DeKalb Sheriff Jeff Mann faces removal from office


Georgia’s police oversight council voted unanimously Wednesday to revoke DeKalb County Sheriff Jeff Mann’s certification as a law enforcement officer, a move that could lead to his removal from office in the latest fallout from accusations that he exposed himself in Piedmont Park five months ago.

Mann, who was overwhelmingly re-elected in November, will be forced out if the revocation is upheld on appeal. State law requires sheriffs to be certified officers.

No members of the Georgia Peace Officer Standards and Training Council discussed the case before or after voting on revocation, its harshest penalty. No one on the council mentioned Mann by name, identifying him only by his case number. Records related to the case aren’t made public for 10 days, according to state law.

“We all take this seriously,” said POST Council Chairman Mike Yeager, the sheriff of Coweta County, at the end of the meeting. “When we have one of our own in law enforcement and something happens and it goes wrong, we’ve got to handle our business. I think the people of the state expect us to handle our business.”

Mann wasn’t informed the case would be considered by POST on Wednesday, and he won’t have a response until he receives notification of the decision, according to a statement from the DeKalb Sheriff’s Office.

Mann was arrested for allegedly exposing himself to a man in Piedmont Park around 11 p.m. on May 5, not realizing the man was a uniformed Atlanta police officer. When the officer identified himself, Mann ran, according to a police report.

He pleaded guilty to charges of obstruction and prohibited conduct July 27, and was sentenced to pay fines of $2,000 and serve 80 hours of community service. He was also banished from city of Atlanta parks for six months.

In another recent case, the council placed Clayton County Sheriff Victor Hills’ certification on probation for two years after he accidentally shot a friend in a Gwinnett County model home where she worked. Unlike the pending revocation of Mann’s certification, Hill’s probation doesn’t affect his elected position.

Former DeKalb Sheriff Thomas Brown said he’s “shocked” that POST would revoke Mann’s certification for city ordinance violations, the same level offense as a traffic ticket. Mann already served a 40-day suspension from office ordered by Gov. Nathan Deal.

“There are many law enforcement officers still patrolling the roads today who have done far worse than a violation of a city ordinance, yet they’re still out there,” Brown said. “This is something that, clearly at this point, where we are today, should have been left in the hands of the voters of DeKalb County.”

But Ted Golden, who ran against Mann in the Democratic primary last year, said DeKalb residents deserve a sheriff untainted by wrongdoing.

“The decision to run from the police officer is probably the most critical part,” said Golden, a retired U.S. Drug Enforcement Agency agent. “In law enforcement, there are things that we just don’t do. When you break those rules, there are consequences.”

Mann has never explained or attempted to justify what happened the night of his arrest. During a press conference a week afterward, Mann stood silently beside his attorney who read a statement apologizing for “the unfavorable light my arrest has brought on this county.”
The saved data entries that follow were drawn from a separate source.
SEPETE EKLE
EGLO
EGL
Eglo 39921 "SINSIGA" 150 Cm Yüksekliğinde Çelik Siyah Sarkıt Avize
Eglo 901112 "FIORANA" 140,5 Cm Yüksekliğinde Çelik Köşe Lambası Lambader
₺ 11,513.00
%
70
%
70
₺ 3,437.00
Mann also suspended himself for a week for violating his office’s code of conduct, writing in a memo to staff he needed to take responsibility for bringing criticism to the DeKalb Sheriff’s Office and the county.

Former DeKalb District Attorney Robert James, who is now a defense attorney, questioned why Mann’s certification is being revoked when other officers who break the law receive lesser punishments.

“Even running from an officer, I don’t know if that’s necessarily more serious than shooting someone,” James said. “I’m not defending Sheriff Mann at all. I think the conduct was reprehensible and embarrassing. But as a lawyer who has given his life to the system, I’d like to make sure people are treated similarly.”

Mann has 30 days to appeal the POST Council’s decision. The revocation of his certification doesn’t take effect until the appeal process is over.

If he is removed from office, a special election would be held.